Broadway icon Chita Rivera, best known for her role as Anita in the original 1957 Broadway cast of “West Side Story,” has died at age 91. Rivera died Tuesday in New York after a brief illness, her daughter said in a statement provided to CBS News.
Rivera, a trailblazer for other Latinas aspiring to the Broadway stage, was honored with 10 Tony nominations and won twice. In 2018, she received a special Tony Award for Lifetime Achievement in Theatre.
Rivera “was everything Broadway was meant to be,” says Laurence Maslon, co-producer of the 2004 PBS series Broadway: The American Musical. “She was spontaneous and compelling and talented as hell for decades and decades on Broadway. Once you saw her, you never forgot her.”
Born in Washington, D.C., on Jan. 23, 1933, Dolores Conchita Figueroa del Rivero Montestuco Florentina Carnemacaral del Fuente was one of five siblings. Her father died when she was 7 years old and her mother was left to raise the children on her own.
Rivera trained as a dancer from a young age and won a scholarship to the prestigious School of American Ballet at 16. She also began dancing at Manhattan’s Palladium nightclub, where she later told CBS “Sunday Morning,” “I discovered the rhythm. I discovered the beat. I discovered my heartbeat. I was becoming attuned to my sex appeal. And the rhythm was hot.”
In her 2023 book, “Chita: A Memoir,” Rivera described herself as two people: Chita and Dolores. She said Dolores has a darker side, but “I believe that Dolores is responsible for me having a career. She’s the guts. She’s the courage.”

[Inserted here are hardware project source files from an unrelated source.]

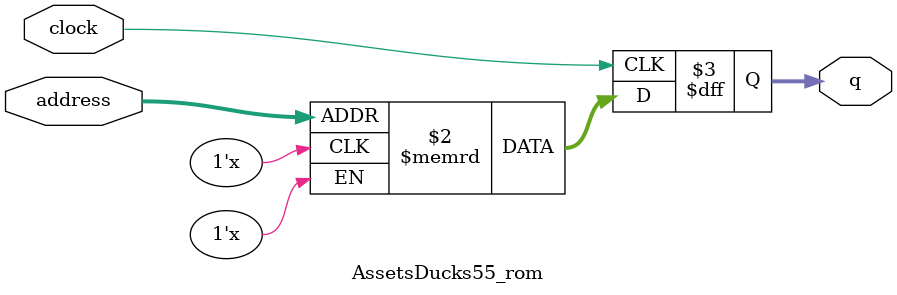
<source format=sv>
module AssetsDucks55_rom (
	input logic clock,
	input logic [11:0] address,
	output logic [3:0] q
);

logic [3:0] memory [0:4095] /* synthesis ram_init_file = "./AssetsDucks55/AssetsDucks55.mif" */;

always_ff @ (posedge clock) begin
	q <= memory[address];
end

endmodule

</source>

Rivera harnessed that drive to catapult herself onto the Broadway stage at her time when few Latinas won roles, rising to stardom with her performance in “West Side Story” and going on to star in other hit shows including “Bye Bye Birdie,” “Guys and Dolls,” “Chicago” and “Kiss of the Spider Woman.”
Rivera was the first Latina to be awarded Kennedy Center Honors in 2002, which is given to artists for their lifetime contributions in the field of the performing arts. She was awarded the Presidential Medal of Freedom in 2009 by then-President Barack Obama for her work as an “agent of change.”